Saved entries:
******
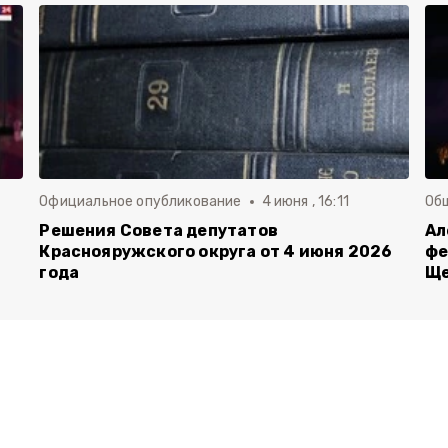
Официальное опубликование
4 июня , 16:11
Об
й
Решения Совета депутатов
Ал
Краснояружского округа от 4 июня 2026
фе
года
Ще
******
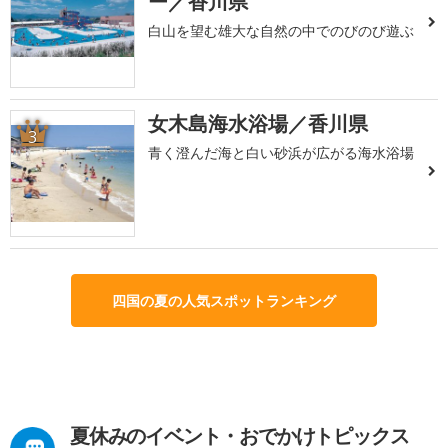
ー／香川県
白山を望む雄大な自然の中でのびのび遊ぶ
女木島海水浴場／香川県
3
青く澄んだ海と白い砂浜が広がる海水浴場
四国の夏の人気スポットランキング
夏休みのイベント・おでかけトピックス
******
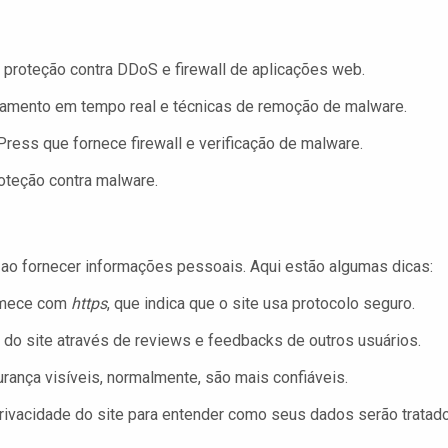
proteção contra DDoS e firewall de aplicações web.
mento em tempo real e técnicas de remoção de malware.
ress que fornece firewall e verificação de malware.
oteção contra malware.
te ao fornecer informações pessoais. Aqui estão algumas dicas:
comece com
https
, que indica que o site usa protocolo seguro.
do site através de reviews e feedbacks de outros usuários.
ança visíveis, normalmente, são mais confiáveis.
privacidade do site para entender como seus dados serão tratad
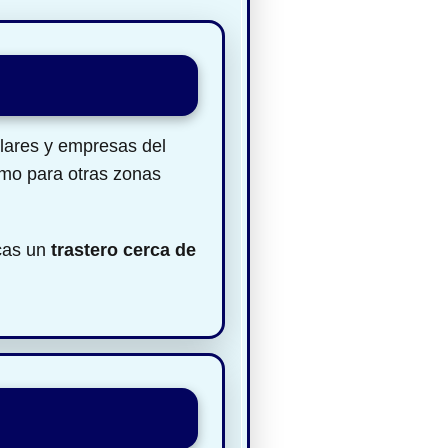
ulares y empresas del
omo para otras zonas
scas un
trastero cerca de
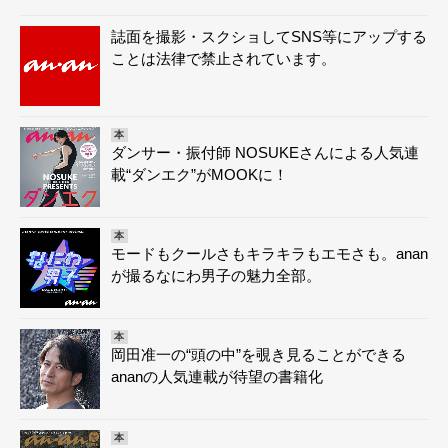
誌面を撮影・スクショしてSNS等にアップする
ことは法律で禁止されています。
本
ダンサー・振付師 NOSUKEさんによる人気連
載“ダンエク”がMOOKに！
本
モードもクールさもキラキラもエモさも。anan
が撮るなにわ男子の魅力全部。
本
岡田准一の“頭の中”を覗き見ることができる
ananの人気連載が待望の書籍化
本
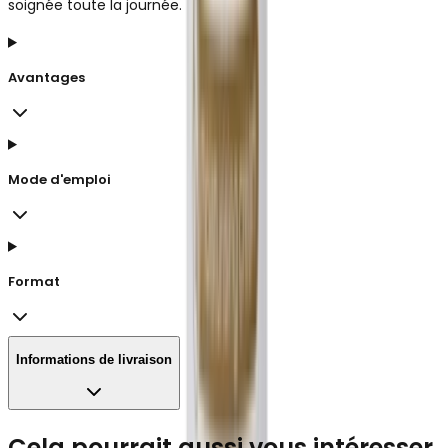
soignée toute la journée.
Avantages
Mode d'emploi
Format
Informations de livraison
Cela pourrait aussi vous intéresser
******
■ **Problem details**
Format the lines starting at the one containing "ulares y empresas del" and ending at the one containing "Cela pourrait aussi vous intéresser" as a Markdown table with the columns Row and Text, numbering each line and leaving out blank lines. Omit the pictures from the table.

■ **Solution to the problem**
| Row | Text |
|---|---|
| 1 | ulares y empresas del |
| 2 | omo para otras zonas |
| 3 | scas un |
| 4 | trastero cerca de |
| 5 | 誌面を撮影・スクショしてSNS等にアップする |
| 6 | ことは法律で禁止されています。 |
| 7 | 本 |
| 8 | ダンサー・振付師 NOSUKEさんによる人気連 |
| 9 | 載“ダンエク”がMOOKに！ |
| 10 | 本 |
| 11 | モードもクールさもキラキラもエモさも。anan |
| 12 | が撮るなにわ男子の魅力全部。 |
| 13 | 本 |
| 14 | 岡田准一の“頭の中”を覗き見ることができる |
| 15 | ananの人気連載が待望の書籍化 |
| 16 | 本 |
| 17 | soignée toute la journée. |
| 18 | Avantages |
| 19 | Mode d'emploi |
| 20 | Format |
| 21 | Informations de livraison |
| 22 | Cela pourrait aussi vous intéresser |